How has the study of Arabic been important for your life and career?

Arabic was something that I took on a whim as a freshman that ended up defining my academic career. I initially just wanted to learn how to write in what I thought was a cool-looking script. Three years of Arabic later I realized that the language was an entryway into the whole fascinating world of Islam, religious studies and international politics. I’m working now to apply that interest and focus towards a job in international politics.

What has learning Arabic meant to you personally?
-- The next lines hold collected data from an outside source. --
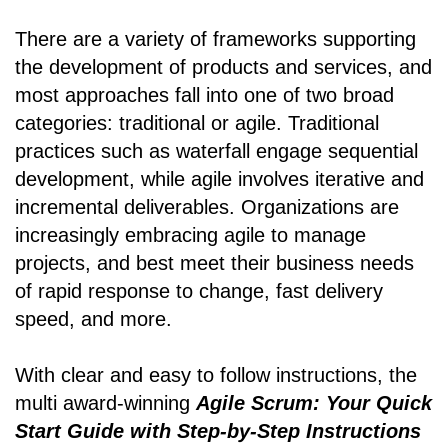
There are a variety of frameworks supporting
the development of products and services, and
most approaches fall into one of two broad
categories: traditional or agile. Traditional
practices such as waterfall engage sequential
development, while agile involves iterative and
incremental deliverables. Organizations are
increasingly embracing agile to manage
projects, and best meet their business needs
of rapid response to change, fast delivery
speed, and more.
With clear and easy to follow instructions, the
multi award-winning
Agile Scrum: Your Quick
Start Guide with Step-by-Step Instructions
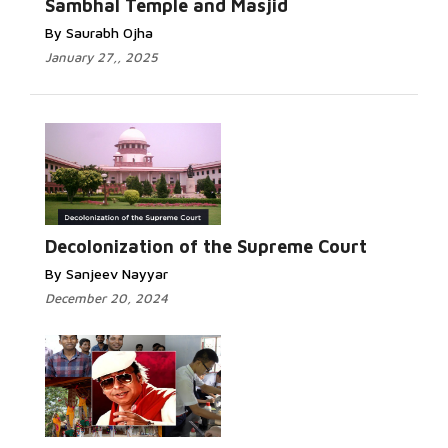
Sambhal Temple and Masjid
By Saurabh Ojha
January 27,, 2025
Decolonization of the Supreme Court
By Sanjeev Nayyar
December 20, 2024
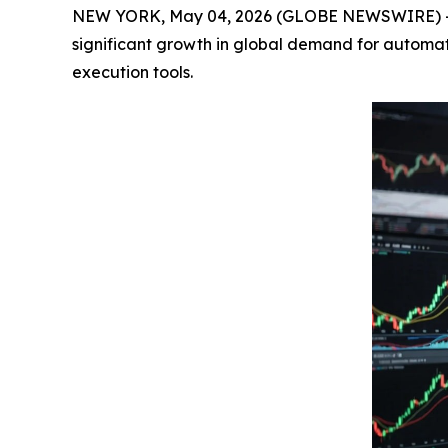
NEW YORK, May 04, 2026 (GLOBE NEWSWIRE) 
significant growth in global demand for automated
execution tools.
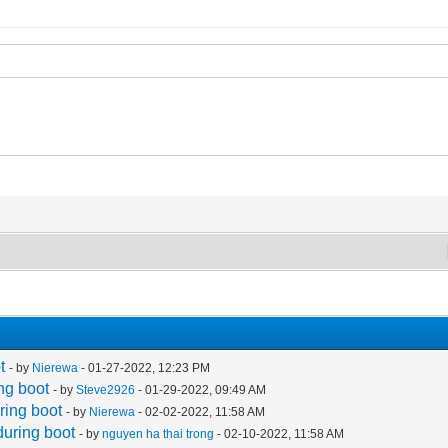
t
- by
Nierewa
- 01-27-2022, 12:23 PM
ng boot
- by
Steve2926
- 01-29-2022, 09:49 AM
ring boot
- by
Nierewa
- 02-02-2022, 11:58 AM
during boot
- by
nguyen ha thai trong
- 02-10-2022, 11:58 AM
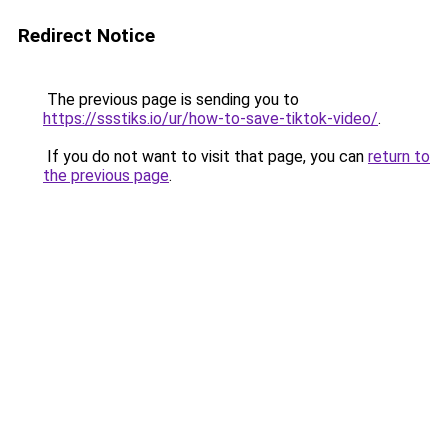
Redirect Notice
The previous page is sending you to
https://ssstiks.io/ur/how-to-save-tiktok-video/
.
If you do not want to visit that page, you can
return to
the previous page
.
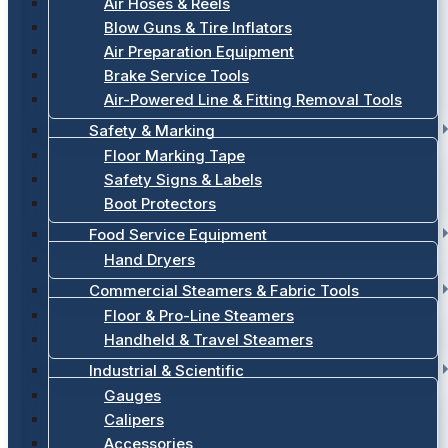
Air Hoses & Reels
Blow Guns & Tire Inflators
Air Preparation Equipment
Brake Service Tools
Air-Powered Line & Fitting Removal Tools
Safety & Marking
Floor Marking Tape
Safety Signs & Labels
Boot Protectors
Food Service Equipment
Hand Dryers
Commercial Steamers & Fabric Tools
Floor & Pro-Line Steamers
Handheld & Travel Steamers
Industrial & Scientific
Gauges
Calipers
Accessories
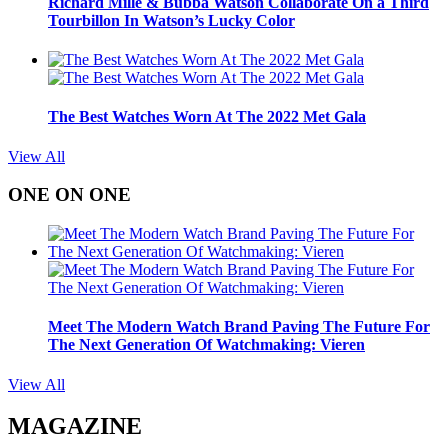
Richard Mille & Bubba Watson Collaborate On a Third
Tourbillon In Watson’s Lucky Color
The Best Watches Worn At The 2022 Met Gala
View All
ONE ON ONE
Meet The Modern Watch Brand Paving The Future For
The Next Generation Of Watchmaking: Vieren
View All
MAGAZINE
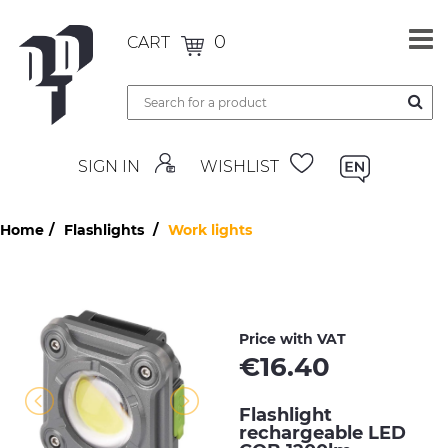
0
CART
SIGN IN
WISHLIST
Home
Flashlights
Work lights
Price with VAT
€
16.40
Flashlight
rechargeable LED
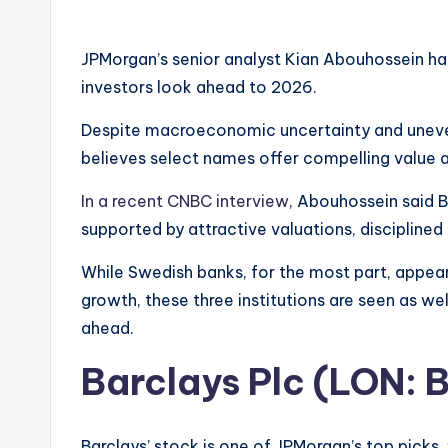
JPMorgan’s senior analyst Kian Abouhossein ha
investors look ahead to 2026.
Despite macroeconomic uncertainty and uneve
believes select names offer compelling value a
In a recent CNBC interview
, Abouhossein said B
supported by attractive valuations, disciplined 
While Swedish banks, for the most part, appear
growth, these three institutions are seen as wel
ahead.
Barclays Plc (LON:
Barclays’ stock is one of JPMorgan’s top picks,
Personally, studying Arabic was an enormous challenge. Arabic 201 is the only class I’ve ever flunked. Recovering from that, getting back on the horse, was a surprisingly important experience for me. Arabic is a hard language to learn, and my struggle to do so helped me realize that getting a good grade is not the same thing as getting a good education. I figured out that I wanted to learn the language, and even though my natural facility to do so was limited, pursuing something that I cared about for reasons beyond getting a grade was really valuable to me.

Emily Stokes (BA, 2011)

Emily graduated in 2011 from the International Studies program with concentrations in the Middle East and Peace Studies, Human Rights, and Conflict resolution. Since graduating from UO, she has worked in the field of International Education at INTO Oregon State University. In 2014, she received a Master of Arts in International Education Management from the Middlebury Institute of International Studies at
Monterey, which was preceded by a summer in Middlebury College’s Intensive Arabic Language Program. Her work at INTO OSU includes proposing, designing and coordinating programs for international students from all over the world.

How has the study of Arabic been important for your life and career?

My Arabic studies have had a major impact on my career trajectory. My language skills have greatly added to what I am able to do within the field of international education; including helping new international students adjust to life in the US, and even travel abroad to recruit new international students from all over the Arab world. There are very specific opportunities I would have missed without having Arabic language skills.

What has learning Arabic meant to you personally?

Learning Arabic has meant the ability to better understand an often misunderstood culture and region. It has allowed me to make lifelong friendships with others across the globe, enriching my personal and professional life. I have loved having the ability to communicate with other Arabic speakers on a deeper level because of my language abilities.

Kyra Buckley (BA, 2016)

The best part about learning Arabic is the people you meet. Here in Eugene I have studied with some of the most amazing teachers—teachers willing to go above and beyond to help their students succeed. In summer of 2014 I studied in Oman. I was blown away by the kindness and hospitality I was shown, and the astounding culture I was exposed to.

How has the study of Arabic been important for your life and career?

I am a Jazzercise instructor. Think that has nothing to do with Arabic? I have to memorize 16 routines per class, and they rotate from week to week. My memorization skills are so advanced, it takes little time at all. Experience giving presentations in Arabic class boosted my stage presence and confidence. Plus, every once in a while I impress my Jazzercise students by counting in Arabic or sharing an Arabic phrase!

I am also a reporter at Eugene’s local NPR station. Learning about Arabic culture has enhanced my genuine curiosity about the world around me, and has increased my sensitivity to all cultures.

What has learning Arabic meant for your growth as a person?

Studying Arabic makes my life richer every day. It has sharpened my critical thinking skills, improved my memory and memorization skills, grown my confidence, and even advanced my English skills. As I shift from college into the working world I know that the discipline and focus I developed while in Arabic class will seep into everything I do.